### Data extracts ###

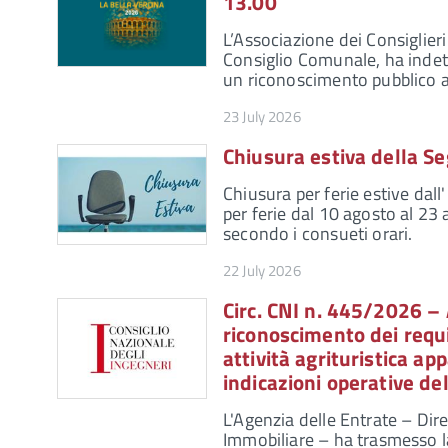
13.00
L’Associazione dei Consiglier
Consiglio Comunale, ha indett
un riconoscimento pubblico a
23 July 2026
Chiusura estiva della Se
Chiusura per ferie estive dall
per ferie dal 10 agosto al 23
secondo i consueti orari.
22 July 2026
Circ. CNI n. 445/2026 –
riconoscimento dei requis
attività agrituristica a
indicazioni operative de
L'Agenzia delle Entrate – Dire
Immobiliare – ha trasmesso la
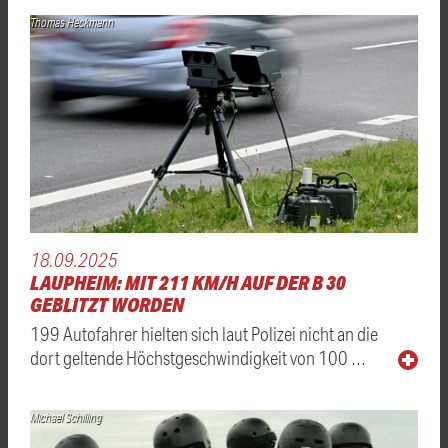
Thomas Heckmann
18.09.2025
LAUPHEIM: MIT 211 KM/H AUF DER B 30
GEBLITZT WORDEN
199 Autofahrer hielten sich laut Polizei nicht an die
dort geltende Höchstgeschwindigkeit von 100 …
Michael Schilling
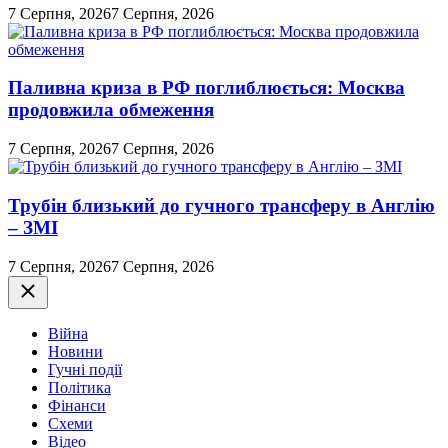
7 Серпня, 2026
7 Серпня, 2026
Паливна криза в РФ поглиблюється: Москва
продовжила обмеження
7 Серпня, 2026
7 Серпня, 2026
Трубін близький до гучного трансферу в Англію
– ЗМІ
7 Серпня, 2026
7 Серпня, 2026
Закрити
Війна
Новини
Гучні події
Політика
Фінанси
Схеми
Відео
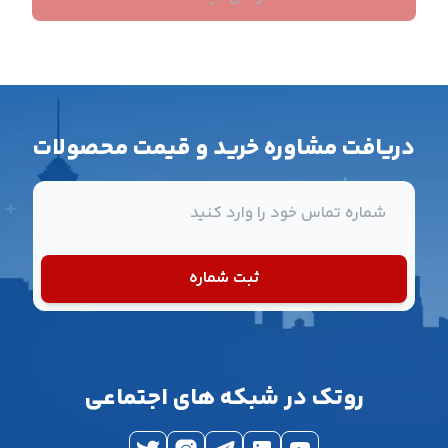
دریافت مشاوره خرید و قیمت محصولات
شماره تماس
ثبت شماره
روتک در شبکه های اجتماعی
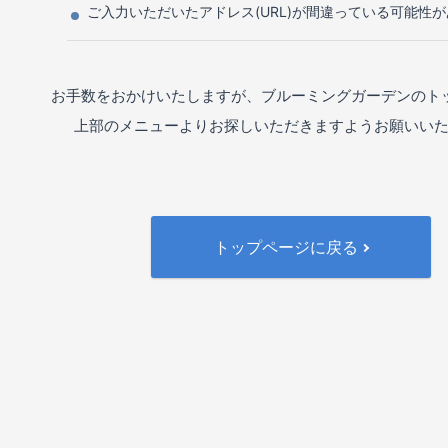
ご入力いただいたアドレス(URL)が間違っている可能性
お手数をおかけいたしますが、ブルーミングガーデンのト
上部のメニューよりお探しいただきますようお願いい
トップページに戻る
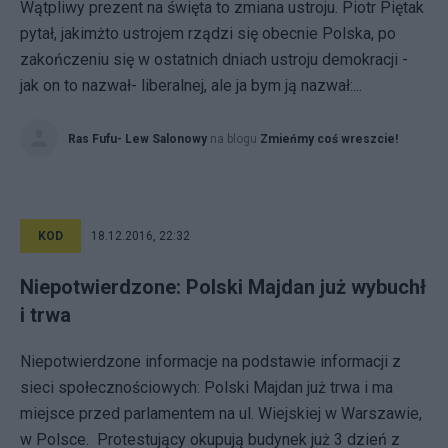
Wątpliwy prezent na święta to zmiana ustroju. Piotr Piętak
pytał, jakimżto ustrojem rządzi się obecnie Polska, po
zakończeniu się w ostatnich dniach ustroju demokracji -
jak on to nazwał- liberalnej, ale ja bym ją nazwał:...
Ras Fufu- Lew Salonowy
na blogu
Zmieńmy coś wreszcie!
KOD
18.12.2016, 22:32
Niepotwierdzone: Polski Majdan już wybuchł
i trwa
Niepotwierdzone informacje na podstawie informacji z
sieci społecznościowych: Polski Majdan już trwa i ma
miejsce przed parlamentem na ul. Wiejskiej w Warszawie,
w Polsce. Protestujący okupują budynek już 3 dzień z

###

### Task brief:
Set down each line from the line containing "Niepotwierdzone informacje na" through the final line of the data, exactly and with nothing added.

### Answer to this problem:
Niepotwierdzone informacje na podstawie informacji z
sieci społecznościowych: Polski Majdan już trwa i ma
miejsce przed parlamentem na ul. Wiejskiej w Warszawie,
w Polsce. Protestujący okupują budynek już 3 dzień z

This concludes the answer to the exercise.